[TEXT SHOWN]

Specimen stability studies at an acceleration voltage of 300 kV reveal that the g-C3N4 nanosheets were sensitive to electron irradiation. At low magnification (<165000×), it was possible to image the sample without visible changes to the flakes. This was achieved with a current density of up to 3.5 × 10−10 nA nm−2. However, when the magnification was increased to 210
000×, the g-C3N4 nanosheets rapidly lost their crystalline structure during the same acquisition time (1 s). This happens because the current density is approximately two times larger (6.5 × 10−10 nA nm−2) for a magnification increase from 165
000× to 210
000×. Successful imaging of g-C3N4 with a magnification of 210
000× was only possible by decreasing the current density to 4.0 × 10−11 nA nm−2 (which was achieved by increasing the illumination area). At this low current density, the g-C3N4 lattice remained significantly more stable and could be irradiated for up to two minutes, which is sufficient for image capture with longer acquisition times. These results indicate that the current density is an important electron beam parameter concerning the stability of g-C3N4 nanosheets. Examples of the differences observed for different magnifications (and therefore current densities) are presented in Fig. 2A and B, which shows high-resolution TEM images of a g-C3N4 flake and its corresponding FFT, respectively. The image shown in Fig. 2A was acquired using a current density of 6.0 × 10−11 nA nm−2. Suitable images with current densities up to 8.5 × 10−11 nA nm−2 could be obtained, while for higher current densities, degradation was readily observed. An example of this degradation can be seen in Fig. 2D and E; panel D clearly shows the amorphous nature of the material after electron irradiation, as does the corresponding FFT in panel E, which lacks any reflexes and confirms the amorphous nature of the heavily irradiated samples. Typically, the transition to an amorphous state occurred after ∼20 s irradiation for current densities in the range of 4.0 × 10−10 to 6.0 × 10−10 nA nm−2 (one order of magnitude larger than that used in Fig. 2A). We also examined the stoichiometric changes between C and N in the material when transitioning from its crystalline state to an amorphous state through EELS probing studies. A representative example from a crystalline g-C3N4 state is shown in Fig. 2C, which displayed stoichiometric values of 62% C and 38% N. For the amorphous material obtained after extended electron irradiation, the stoichiometric values change to 96% C and 4% N (Fig. 2F). The EELS data, therefore, suggest a preferential loss of nitrogen from the g-C3N4 nanosheets during the transition process, ultimately yielding amorphous carbon.

[/TEXT SHOWN]
[LISTED RECORDS]

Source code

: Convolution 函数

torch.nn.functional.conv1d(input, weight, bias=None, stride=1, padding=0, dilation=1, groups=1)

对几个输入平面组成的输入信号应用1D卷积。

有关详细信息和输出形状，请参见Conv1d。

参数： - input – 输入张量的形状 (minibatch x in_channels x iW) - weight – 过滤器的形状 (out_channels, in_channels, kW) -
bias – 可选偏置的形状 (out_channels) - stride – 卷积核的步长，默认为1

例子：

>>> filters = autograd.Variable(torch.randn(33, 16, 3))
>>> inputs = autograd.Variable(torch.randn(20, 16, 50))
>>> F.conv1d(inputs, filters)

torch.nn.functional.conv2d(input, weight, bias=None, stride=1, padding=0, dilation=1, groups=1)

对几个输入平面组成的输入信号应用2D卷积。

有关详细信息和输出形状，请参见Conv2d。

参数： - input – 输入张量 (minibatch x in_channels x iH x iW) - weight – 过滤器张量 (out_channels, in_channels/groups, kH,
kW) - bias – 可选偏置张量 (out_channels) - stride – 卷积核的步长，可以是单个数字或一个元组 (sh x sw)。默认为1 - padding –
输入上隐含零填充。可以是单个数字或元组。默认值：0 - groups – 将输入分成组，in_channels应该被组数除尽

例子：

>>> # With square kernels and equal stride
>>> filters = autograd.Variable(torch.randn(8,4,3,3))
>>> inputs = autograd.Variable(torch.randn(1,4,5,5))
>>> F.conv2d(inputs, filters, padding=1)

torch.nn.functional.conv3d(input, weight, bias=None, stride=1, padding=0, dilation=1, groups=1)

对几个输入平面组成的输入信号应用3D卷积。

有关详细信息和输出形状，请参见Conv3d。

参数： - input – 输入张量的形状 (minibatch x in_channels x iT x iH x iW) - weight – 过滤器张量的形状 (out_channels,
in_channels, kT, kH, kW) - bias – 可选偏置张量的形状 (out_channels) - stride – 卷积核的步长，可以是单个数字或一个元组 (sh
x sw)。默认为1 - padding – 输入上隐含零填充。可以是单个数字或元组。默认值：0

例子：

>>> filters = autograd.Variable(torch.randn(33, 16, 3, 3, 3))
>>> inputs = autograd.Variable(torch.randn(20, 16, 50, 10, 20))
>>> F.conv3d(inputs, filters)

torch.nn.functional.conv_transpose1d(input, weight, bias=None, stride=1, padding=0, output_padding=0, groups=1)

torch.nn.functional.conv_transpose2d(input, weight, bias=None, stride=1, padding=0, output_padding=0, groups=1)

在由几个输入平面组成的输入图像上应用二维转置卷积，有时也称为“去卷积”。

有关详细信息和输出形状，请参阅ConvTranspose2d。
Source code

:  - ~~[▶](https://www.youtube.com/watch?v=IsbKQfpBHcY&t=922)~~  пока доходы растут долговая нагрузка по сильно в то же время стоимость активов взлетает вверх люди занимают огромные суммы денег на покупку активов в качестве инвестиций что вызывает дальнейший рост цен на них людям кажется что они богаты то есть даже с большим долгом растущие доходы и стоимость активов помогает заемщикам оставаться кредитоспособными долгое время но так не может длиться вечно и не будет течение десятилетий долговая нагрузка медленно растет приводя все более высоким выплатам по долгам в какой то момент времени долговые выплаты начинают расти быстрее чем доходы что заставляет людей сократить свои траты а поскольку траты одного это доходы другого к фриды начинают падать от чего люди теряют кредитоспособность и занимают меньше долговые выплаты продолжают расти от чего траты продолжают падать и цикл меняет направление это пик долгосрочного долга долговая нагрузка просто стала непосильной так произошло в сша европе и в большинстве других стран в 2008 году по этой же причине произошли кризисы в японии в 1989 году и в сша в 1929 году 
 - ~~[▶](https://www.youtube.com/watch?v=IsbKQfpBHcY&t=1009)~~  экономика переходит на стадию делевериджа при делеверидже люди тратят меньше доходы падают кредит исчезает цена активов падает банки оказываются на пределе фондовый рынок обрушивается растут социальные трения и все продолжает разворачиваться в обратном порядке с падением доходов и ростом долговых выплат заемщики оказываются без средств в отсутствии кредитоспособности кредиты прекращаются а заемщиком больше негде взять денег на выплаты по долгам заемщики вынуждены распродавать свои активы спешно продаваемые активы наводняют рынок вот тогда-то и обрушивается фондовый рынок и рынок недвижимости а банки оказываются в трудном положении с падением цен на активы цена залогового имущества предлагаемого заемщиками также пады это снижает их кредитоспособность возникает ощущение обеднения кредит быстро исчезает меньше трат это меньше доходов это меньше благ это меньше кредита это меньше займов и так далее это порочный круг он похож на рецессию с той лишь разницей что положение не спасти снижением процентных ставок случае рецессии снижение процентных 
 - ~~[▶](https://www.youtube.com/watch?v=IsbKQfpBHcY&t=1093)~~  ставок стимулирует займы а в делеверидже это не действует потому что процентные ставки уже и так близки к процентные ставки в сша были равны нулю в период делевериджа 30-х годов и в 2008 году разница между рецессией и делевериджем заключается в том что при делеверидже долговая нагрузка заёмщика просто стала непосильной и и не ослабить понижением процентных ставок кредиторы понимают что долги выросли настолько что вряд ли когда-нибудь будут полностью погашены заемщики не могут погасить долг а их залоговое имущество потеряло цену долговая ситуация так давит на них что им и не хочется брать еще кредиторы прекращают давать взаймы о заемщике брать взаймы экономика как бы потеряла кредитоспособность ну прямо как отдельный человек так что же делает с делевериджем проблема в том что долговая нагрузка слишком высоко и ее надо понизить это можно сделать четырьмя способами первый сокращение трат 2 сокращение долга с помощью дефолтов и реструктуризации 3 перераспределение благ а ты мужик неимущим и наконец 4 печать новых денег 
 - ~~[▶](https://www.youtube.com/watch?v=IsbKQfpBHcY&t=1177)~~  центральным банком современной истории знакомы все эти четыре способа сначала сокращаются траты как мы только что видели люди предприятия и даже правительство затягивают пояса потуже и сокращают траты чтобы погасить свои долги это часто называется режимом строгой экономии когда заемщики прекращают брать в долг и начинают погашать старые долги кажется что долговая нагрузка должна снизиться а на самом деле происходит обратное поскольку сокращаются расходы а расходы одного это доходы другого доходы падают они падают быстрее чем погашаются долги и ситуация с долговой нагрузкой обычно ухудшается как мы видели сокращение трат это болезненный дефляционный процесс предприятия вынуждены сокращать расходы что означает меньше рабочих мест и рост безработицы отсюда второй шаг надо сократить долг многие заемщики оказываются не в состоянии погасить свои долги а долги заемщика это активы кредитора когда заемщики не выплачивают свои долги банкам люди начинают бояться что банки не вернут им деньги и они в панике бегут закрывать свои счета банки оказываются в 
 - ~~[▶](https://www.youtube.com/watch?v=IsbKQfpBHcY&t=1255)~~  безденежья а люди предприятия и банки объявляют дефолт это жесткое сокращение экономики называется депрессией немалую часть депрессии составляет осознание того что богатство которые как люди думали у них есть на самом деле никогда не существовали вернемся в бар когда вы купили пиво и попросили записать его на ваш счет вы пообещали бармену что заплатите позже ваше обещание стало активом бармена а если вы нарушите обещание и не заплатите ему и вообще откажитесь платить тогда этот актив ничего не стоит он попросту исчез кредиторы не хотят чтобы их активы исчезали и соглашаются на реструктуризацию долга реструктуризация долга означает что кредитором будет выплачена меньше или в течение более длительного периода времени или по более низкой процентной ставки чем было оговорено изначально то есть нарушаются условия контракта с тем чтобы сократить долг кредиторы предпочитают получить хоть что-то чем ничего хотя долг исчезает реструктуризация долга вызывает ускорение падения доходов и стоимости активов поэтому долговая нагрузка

[/LISTED RECORDS]

- [WHAT IS EXPECTED]: In the text on electron irradiation of g-C3N4 nanosheets, what carbon and nitrogen percentages does EELS give for the amorphous material obtained after extended irradiation?

- [OUTPUT FOR THIS EXERCISE]: 96% C and 4% N.